Bugünkü Yazarlar Tüm Yazarlar
Ahmet B. ERCİLASUN

Ahmet B. ERCİLASUN

Demokratik özerklik sadece bir uğraktır

                Tırnak içinde verdiğim şu alıntıyı herkes dikkatle okumalıdır:

                "Emekçilerin ve halkların eşit ve özgürce yaşadığı demokratik bir cumhuriyete ulaşma yolunda Kürt halkının kendi deneyimlerinden hareketle geliştirdiği demokratik özerklik hedefini Kürt sorununun çözümünde önemli bir uğrak olarak değerlendiren partimiz, Türkiye'nin demokratikleşmesi, halkların özgür ve gönüllü birliği için demokratik özerklik anlayışının sunduğu imkânların bütün ülkede yaşam bulması için mücadele eder."

                Olayları takip eden okuyucular yukarıdaki alıntının HDP'ye ait olduğunu anlamışlardır. Evet, HDP'ye ait. Ama herhangi bir HDP'linin söylediği veya yazdığı bir cümle değil. Doğrudan doğruya parti programından bir cümle. "Kürt sorununda barış, eşitlik ve demokratik çözüm için mücadele" başlıklı bölümün son paragrafı.

                Hani bir zamanlar birileri demokrasi bizim için bir tramvaydır, diyordu ya. Yukarıdaki cümle de ona ne kadar çok benziyor değil mi? Demek ki "demokratik özerklik" neymiş? "Kürt sorununun çözümünde önemli bir uğrak". Hâlâ bilmiş edalarla HDP'nin Türkiyelileştiğinden bahsedenler bu "uğrak"tan sonra hangi uğrakların hedef olarak belirlendiğini HDP yetkililerinden hiç sormuşlar mı acaba? "Kardeşim, demokratik özerklikten sonraki uğrağınız nedir acaba?" diye sormuşlar mı?

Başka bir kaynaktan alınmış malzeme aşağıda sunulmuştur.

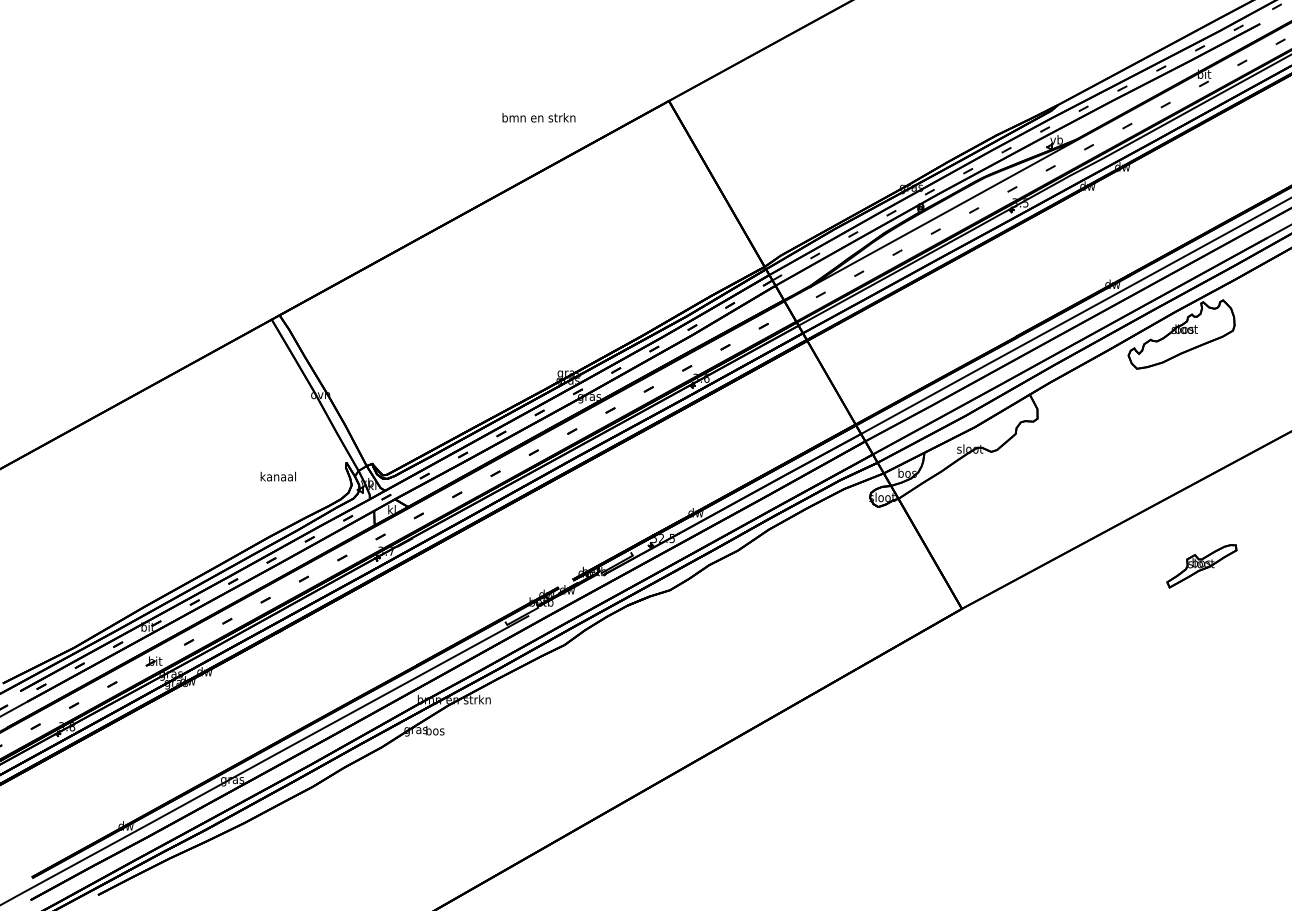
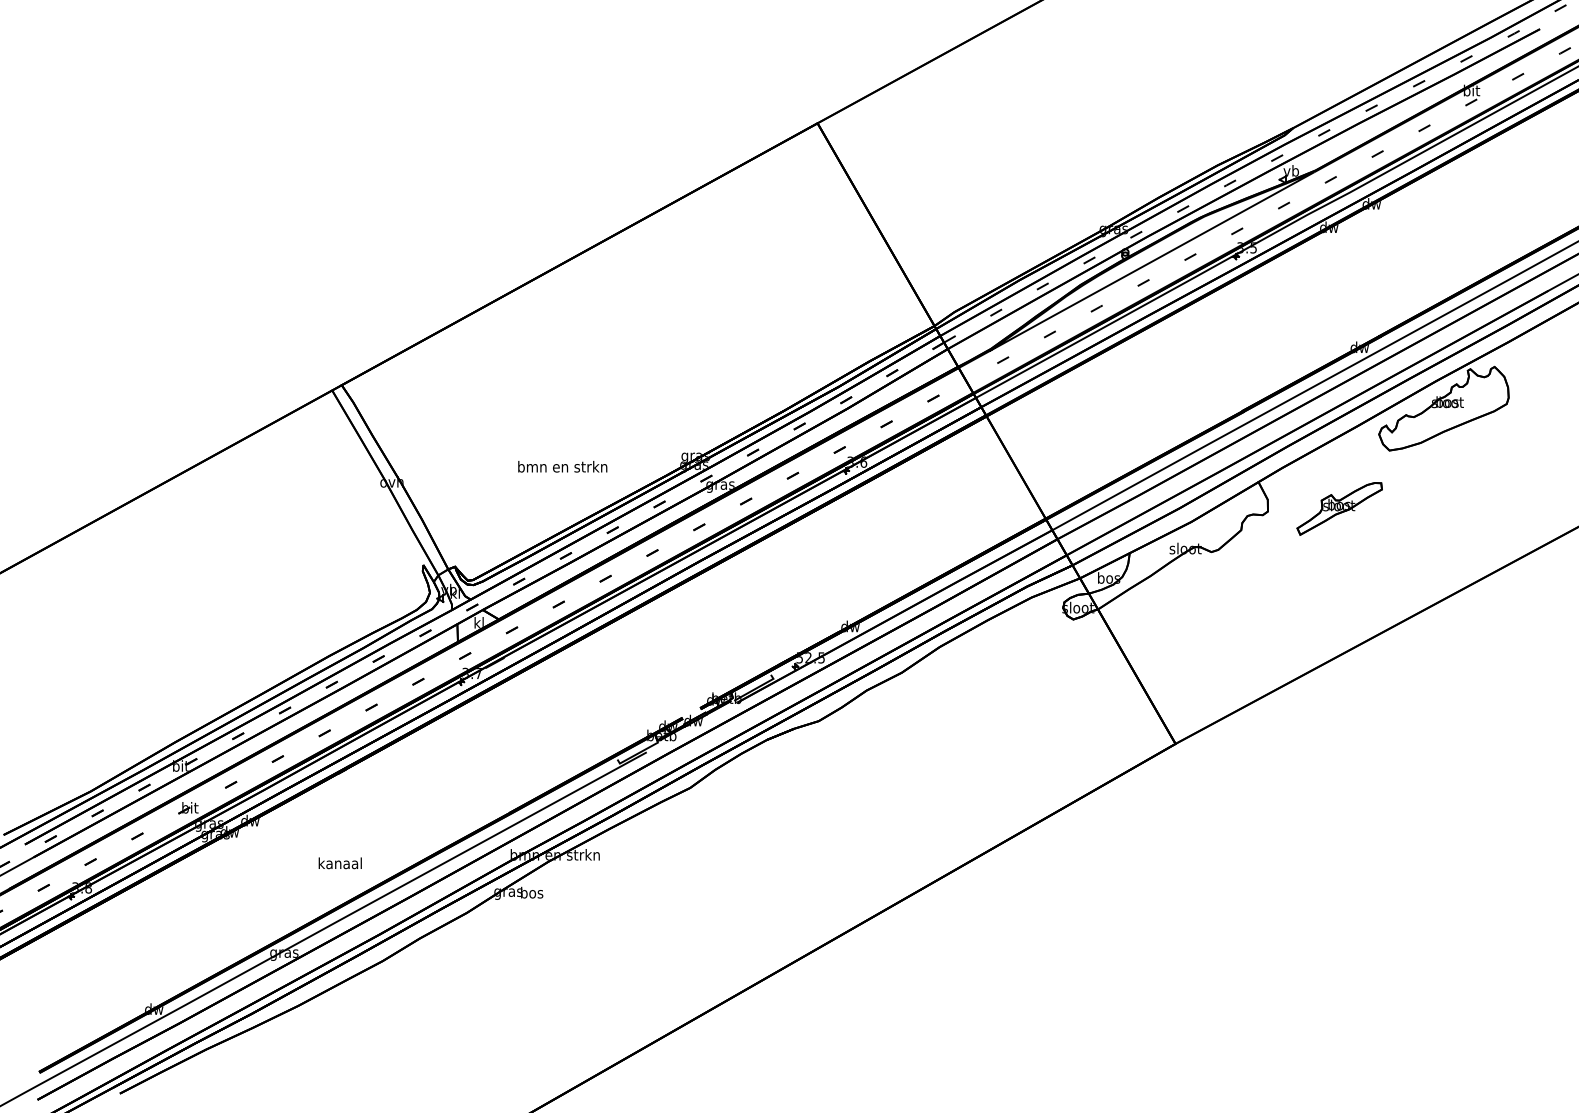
text: (538, 117) -> (562, 466), moved
text: (277, 476) -> (339, 863), moved
part: (1201, 565) -> (1339, 508), moved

                Herkes genel ağa (internete) girip HDP programını okuyabilir. Şimdi programın "yerinde ve yerelde yönetim, demokratik özerklik" başlıklı bölümündeki maddelerden bazı alıntılar yapalım ve ilk uğrakta ne istediklerine bir bakalım:

                "Özerk meclislere dayalı idari yapı... bütçesini  halkın belirlediği yerel yönetim... kamusal alanda ana dilinin kullanımı, çok dilli belediyecilik... yerel kaynakların adil ve etkin kullanımını sağlamak... "

                Demek ki uğraklardan biri olarak belirledikleri demokratik özerklik uğrağında "özerk meclis" istiyorlar, kendi bütçelerini belirlemek istiyorlar, kendi kaynaklarını kendileri kullanmak istiyorlar, kamu alanlarında ve belediyelerde Kürtçe kullanılmasını istiyorlar.

                Fakat iş bunlarla bitmiyor. Maddelerden hemen sonra gelen paragrafta bakın daha neler istiyorlar:

                "Partimiz için sağlık, eğitim, çevre, kültür, ulaştırma, bayındırlık, tarım, trafik ve güvenlik hizmetleri hakkındaki kararların alınmasında ve yürütülmesinde asli yetkili yerel yönetimlerdir. Merkezi vesayeti ortadan kaldırmak ve yetkinin yerele azami ölçüde devri için valilerin seçilmesini; yerellerin kendilerini, topraklarını, bölgelerini ve kaynaklarını etkileyen gelişmeler üzerinde söz ve karar sahibi olmalarını sağlamak demokratik bir hedeftir."

                Her hâlde anlaşılıyor ama ben yine biraz açayım. Valilerini kendileri seçmek istiyorlar, topraklarını, bölgelerini ve kaynaklarını kendileri idare etmek istiyorlar. Sağlığı, eğitimi, kültürü, ulaştırmayı ve güvenliği... hepsini onlar idare edecek. Eh daha ilk uğrakta neredeyse ayrı devlet istiyorlar. Ve bazıları hâlâ HDP'nin Türkiyelileştiğinden bahsediyor. Ve birileri de çözüm süreci adı altında yıllarca bunlarla görüşmelerde bulunmuş. İmralı ile Kandil arasında bunları ara bulucu olarak görevlendirmiş. Ve başka birileri de bunlarla gizli görüşmeyelim de TBMM'de görüşelim diyor.

                Her şey bu kadar açık. Talepler bu kadar açık. Ve siz hâlâ çözüm süreci diyorsunuz; hâlâ "uygun ortam olursa çözüm sürecini buzdolabından çıkarırız" diyorsunuz. Ne yani? Silahları bırakırlarsa bu talepleri yerine getirmeye hazır mısınız?